Trois années de vaches maigres, c’est très difficile à supporter pour la région qui connaissait déjà des difficultés structurelles au niveau du produit et des liaisons aériennes. Le fait que ces zones soient classées rouges, qu’il y ait des avertissements émis par les ministères des Affaires étrangères de plusieurs pays européens, tout cela a des effets catastrophiques sur la zone. D’où l’urgence d’instaurer un climat de stabilité dans tout le pays. La règle de base est : tourisme = sécurité. Il n’est pas possible de réfléchir aux moyens de développer le tourisme dans un pays instable, nous ne savons pas le faire comme d’autres pays l’on fait. Nous, notre fonds de commerce a toujours été la stabilité et la sécurité sur lesquelles nos activités de services ont été bâties. Nous n’avons pas de rentes naturelles suffisantes pour faire fonctionner notre économie. Je pense qu’il faudrait aujourd’hui des mesures gouvernementales exceptionnelles pour la région au niveau des impôts, de la CNSS, alléger les charges des professionnels de la région… Il faudra s’orienter dans ce sens pour maintenir en vie le tissu économique local.

L’année dernière, la compagnie Transavia avait agi en faveur du sud justement grâce à un vol subventionné par le Fodec. Qu’en est-il de l’expérience du soutien à l’aérien qui avait été engagée ?
Elle a été très positive et a permis de ramener à peu près 150.000 touristes en basse saison et qui ne seraient pas venus sans le dispositif mis en place avec les compagnies aériennes.
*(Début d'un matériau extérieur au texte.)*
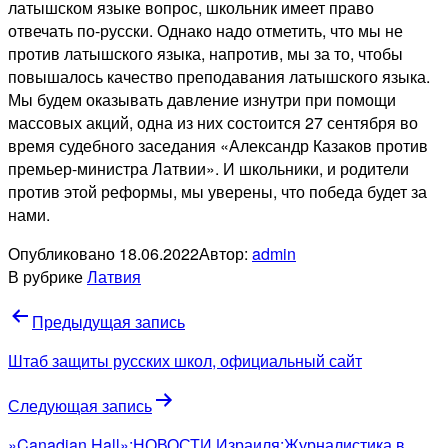
латышском языке вопрос, школьник имеет право
отвечать по-русски. Однако надо отметить, что мы не
против латышского языка, напротив, мы за то, чтобы
повышалось качество преподавания латышского языка.
Мы будем оказывать давление изнутри при помощи
массовых акций, одна из них состоится 27 сентября во
время судебного заседания «Александр Казаков против
премьер-министра Латвии». И школьники, и родители
против этой реформы, мы уверены, что победа будет за
нами.
Опубликовано
18.06.2022
Автор:
admin
В рубрике
Латвия
Навигация
Предыдущая запись
по
Штаб защиты русских школ, официальный сайт
записям
Следующая запись
»Canadian Hall»:НОВОСТИ Израиля:Журналистика в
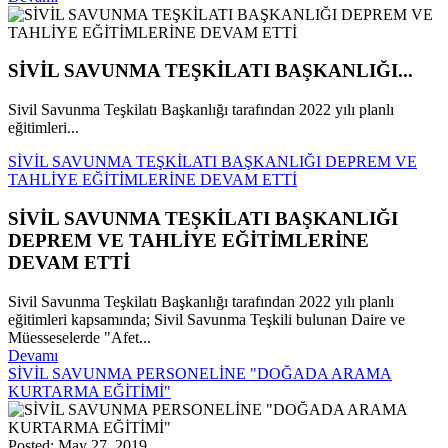
SİVİL SAVUNMA TEŞKİLATI BAŞKANLIĞI...
Sivil Savunma Teşkilatı Başkanlığı tarafından 2022 yılı planlı
eğitimleri...
SİVİL SAVUNMA TEŞKİLATI BAŞKANLIĞI DEPREM VE
TAHLİYE EĞİTİMLERİNE DEVAM ETTİ
SİVİL SAVUNMA TEŞKİLATI BAŞKANLIĞI
DEPREM VE TAHLİYE EĞİTİMLERİNE
DEVAM ETTİ
Sivil Savunma Teşkilatı Başkanlığı tarafından 2022 yılı planlı
eğitimleri kapsamında; Sivil Savunma Teşkili bulunan Daire ve
Müesseselerde "Afet...
Devamı
SİVİL SAVUNMA PERSONELİNE "DOĞADA ARAMA
KURTARMA EĞİTİMİ"
Posted: May 27, 2019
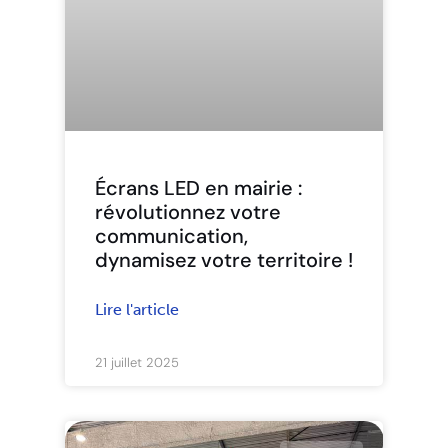
Écrans LED en mairie :
révolutionnez votre
communication,
dynamisez votre territoire !
Lire l'article
21 juillet 2025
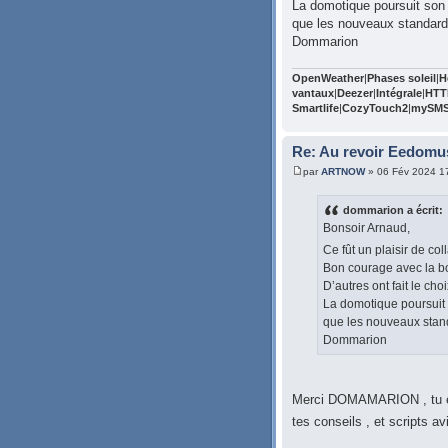
La domotique poursuit son 
que les nouveaux standard
Dommarion
OpenWeather
|
Phases soleil
|
H
vantaux
|
Deezer
|
Intégrale
|
HTT
Smartlife
|
CozyTouch2
|
mySM
Re: Au revoir Eedomu
par
ARTNOW
» 06 Fév 2024 1
dommarion a écrit:
Bonsoir Arnaud,
Ce fût un plaisir de col
Bon courage avec la b
D’autres ont fait le ch
La domotique poursuit 
que les nouveaux stan
Dommarion
Merci DOMAMARION , tu es 
tes conseils , et scripts av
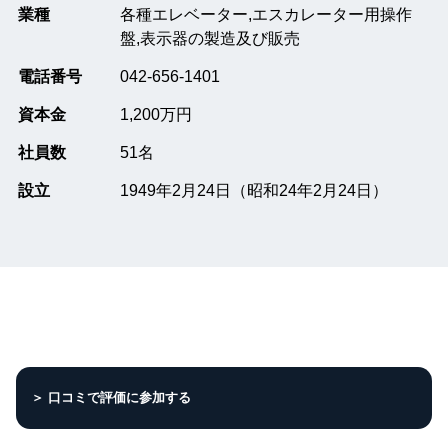
業種
各種エレベーター,エスカレーター用操作
盤,表示器の製造及び販売
電話番号
042-656-1401
資本金
1,200万円
社員数
51名
設立
1949年2月24日（昭和24年2月24日）
＞ 口コミで評価に参加する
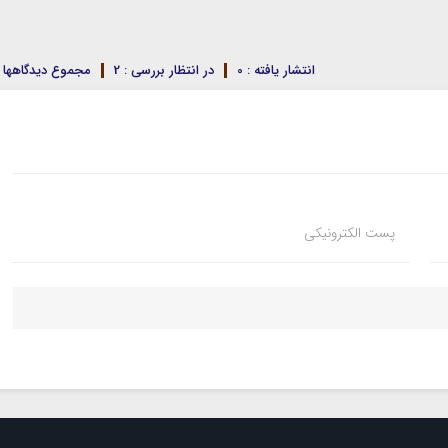
انتشار یافته : 0
در انتظار بررسی : 2
مجموع دیدگاهها : 
پست الکترونیکی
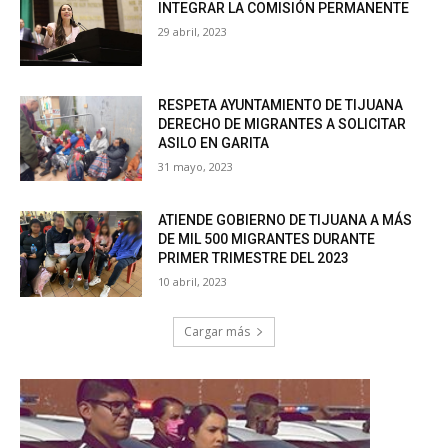
INTEGRAR LA COMISIÓN PERMANENTE
29 abril, 2023
RESPETA AYUNTAMIENTO DE TIJUANA
DERECHO DE MIGRANTES A SOLICITAR
ASILO EN GARITA
31 mayo, 2023
ATIENDE GOBIERNO DE TIJUANA A MÁS
DE MIL 500 MIGRANTES DURANTE
PRIMER TRIMESTRE DEL 2023
10 abril, 2023
Cargar más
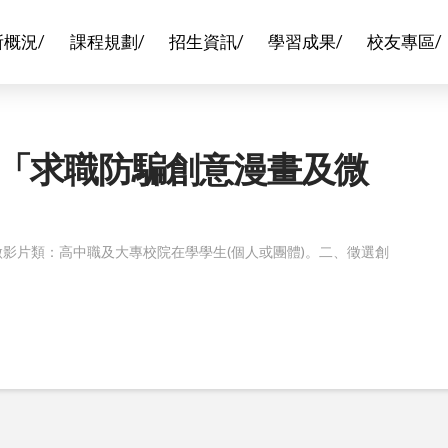
所概況/
課程規劃/
招生資訊/
學習成果/
校友專區/
「求職防騙創意漫畫及微
.微影片類：高中職及大專校院在學學生(個人或團體)。二、徵選創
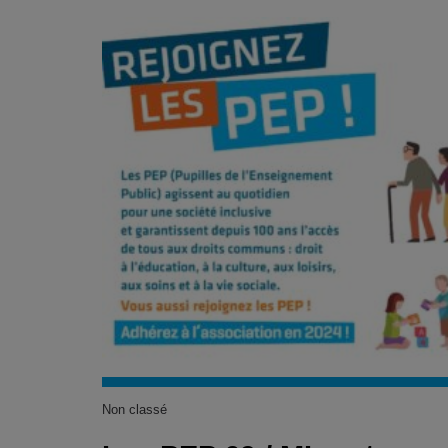
Non classé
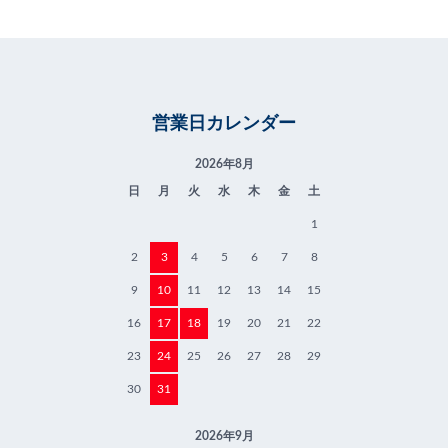
営業日カレンダー
2026年8月
日
月
火
水
木
金
土
1
2
3
4
5
6
7
8
9
10
11
12
13
14
15
16
17
18
19
20
21
22
23
24
25
26
27
28
29
30
31
2026年9月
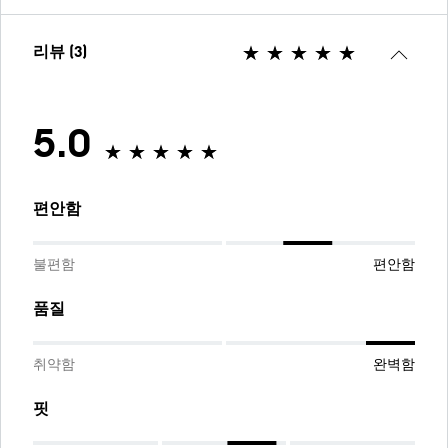
리뷰 (3)
5.0
편안함
불편함
편안함
품질
취약함
완벽함
핏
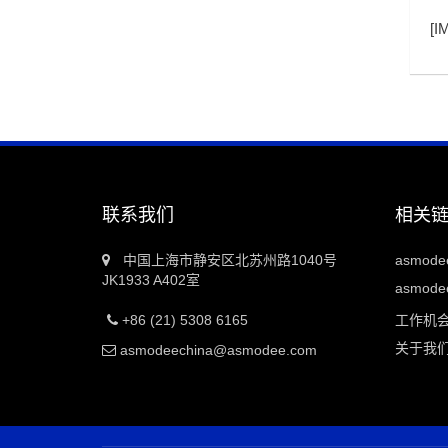
[
I
联系我们
相关
中国上海市静安区北苏州路1040号
asmod
JK1933 A402室
asmodee
+86 (21) 5308 6165
工作机
关于我
asmodeechina@asmodee.com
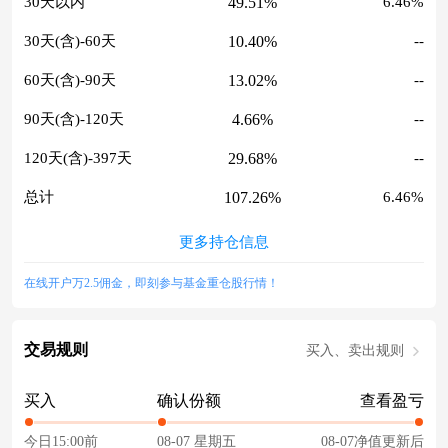
49.51%
30天以内
6.46%
10.40%
30天(含)-60天
--
13.02%
60天(含)-90天
--
4.66%
90天(含)-120天
--
29.68%
120天(含)-397天
--
107.26%
总计
6.46%
更多持仓信息
在线开户万2.5佣金，即刻参与基金重仓股行情！
交易规则
买入、卖出规则
买入
确认份额
查看盈亏
今日15:00前
08-07 星期五
08-07净值更新后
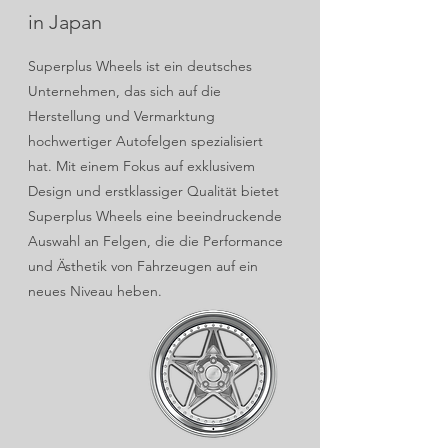
in Japan
Superplus Wheels ist ein deutsches
Unternehmen, das sich auf die
Herstellung und Vermarktung
hochwertiger Autofelgen spezialisiert
hat. Mit einem Fokus auf exklusivem
Design und erstklassiger Qualität bietet
Superplus Wheels eine beeindruckende
Auswahl an Felgen, die die Performance
und Ästhetik von Fahrzeugen auf ein
neues Niveau heben.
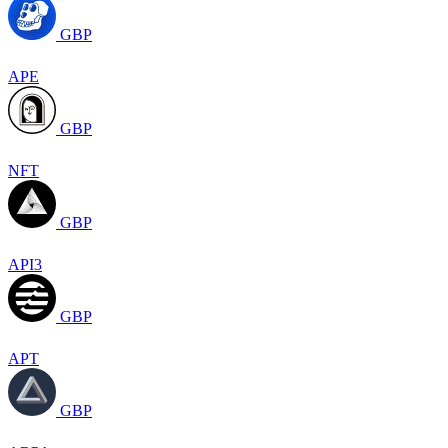
GBP
APE
GBP
NFT
GBP
API3
GBP
APT
GBP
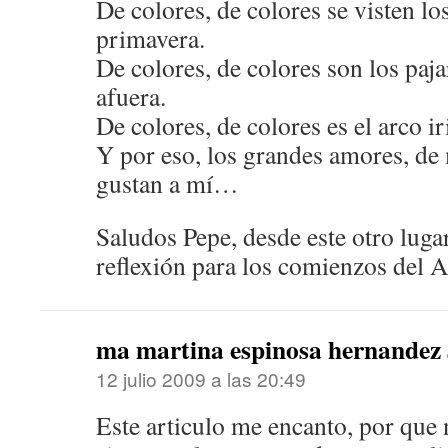
De colores, de colores se visten l
primavera.
De colores, de colores son los paj
afuera.
De colores, de colores es el arco 
Y por eso, los grandes amores, de
gustan a mí…
Saludos Pepe, desde este otro lug
reflexión para los comienzos del 
ma martina espinosa hernandez
12 julio 2009 a las 20:49
Este articulo me encanto, por que n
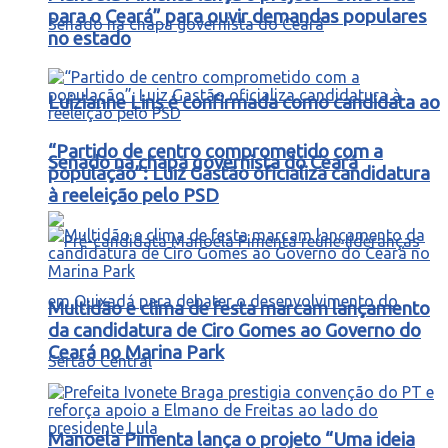
para o Ceará” para ouvir demandas populares
no estado
Luizianne Lins é confirmada como candidata ao
“Partido de centro comprometido com a
Senado na chapa governista do Ceará
população”: Luiz Gastão oficializa candidatura
à reeleição pelo PSD
Multidão e clima de festa marcam lançamento
da candidatura de Ciro Gomes ao Governo do
Ceará no Marina Park
Manoela Pimenta lança o projeto “Uma ideia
Donc, nous estimons que c’était une expérience très positive. Toutefois, il a été très difficile à mettre en place parce que les vérifications et les procédures administratives étaient très compliquées et il y a eu beaucoup de lourdeur. Nous sommes en train de réfléchir à le modifier sans trop habituer les T.O à ce dispositif pour ne pas qu’il se transforme en un acquis. Quand nous l’avons mis en place, nous avions bien souligné que c’était temporaire parce que le pays traversait une crise très profonde. Sur Tozeur, nous serions bien disposés à renouveler l’expérience mais les partenaires ne l’acceptent pas tant que la zone est classée rouge.